- Born: 23 February 1921 Heaton Norris, Lancashire, England
- Died: 22 September 1978 (aged 57) Cam, Gloucestershire, England
- Occupation: Painter

= Alan Lowndes =

British painter (1921–1978)

Alan Lowndes (23 February 1921 – 22 September 1978) was a British painter known primarily for his scenes of northern life. He also spent time in St Ives, and he was a close friend of many of the St Ives School artists.

==Life==
Lowndes was born in Heaton Norris, Lancashire, a suburb of Stockport in 1921, the fourth child of Samuel Lowndes, a railway clerk, and his wife Helen Morrey (died 1924) from Kilmarnock.
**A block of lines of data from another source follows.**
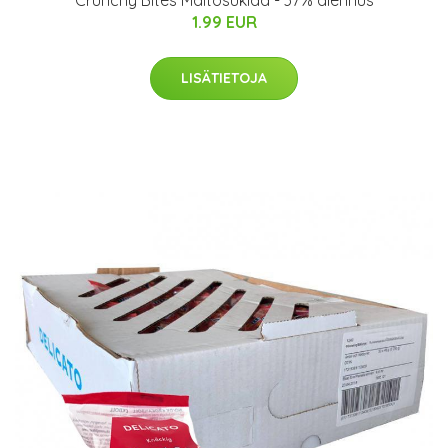
Crunchy Bites Maitosuklaa - 37% alennus
1.99 EUR
LISÄTIETOJA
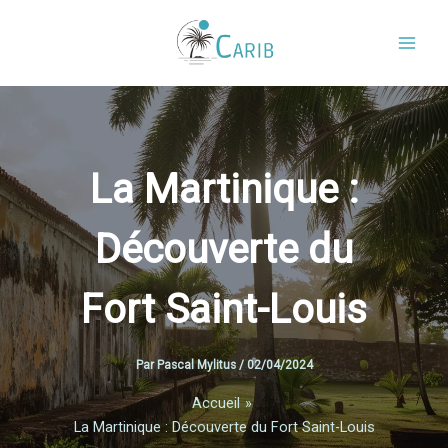
Aller
au
contenu
La Martinique :
Découverte du
Fort Saint-Louis
Par
Pascal Mylitus
/
02/04/2024
Accueil
La Martinique : Découverte du Fort Saint-Louis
He left school at 14, and was apprenticed to a decorator.

During the Second World War Lowndes saw active service in South-west Asia and Italy. After the war he studied painting at night school, but was largely self-taught. He began to achieve success in the late 1950s and early 1960s in the period when northern writers such as Stan Barstow, John Braine and Alan Sillitoe were also coming to the fore.

==Work==
Lowndes had one man exhibitions in Manchester, London and New York and is represented in many public collections. Although often compared to L. S. Lowry, he is considered by Terry Frost to be a greater painter. Alan Lowndes died in Gloucestershire in 1978.

Grayson Perry selected work by Lowndes for his Unpopular Culture exhibition (2008).

In 2021, the centenary of Lowndes’ birth was marked by an exhibition at the Crane Kalman Gallery, London. In reviewing this exhibition David Nowell Smith of the University of East Anglia said "It's time for Alan Lowndes to emerge from L.S. Lowry’s shadow".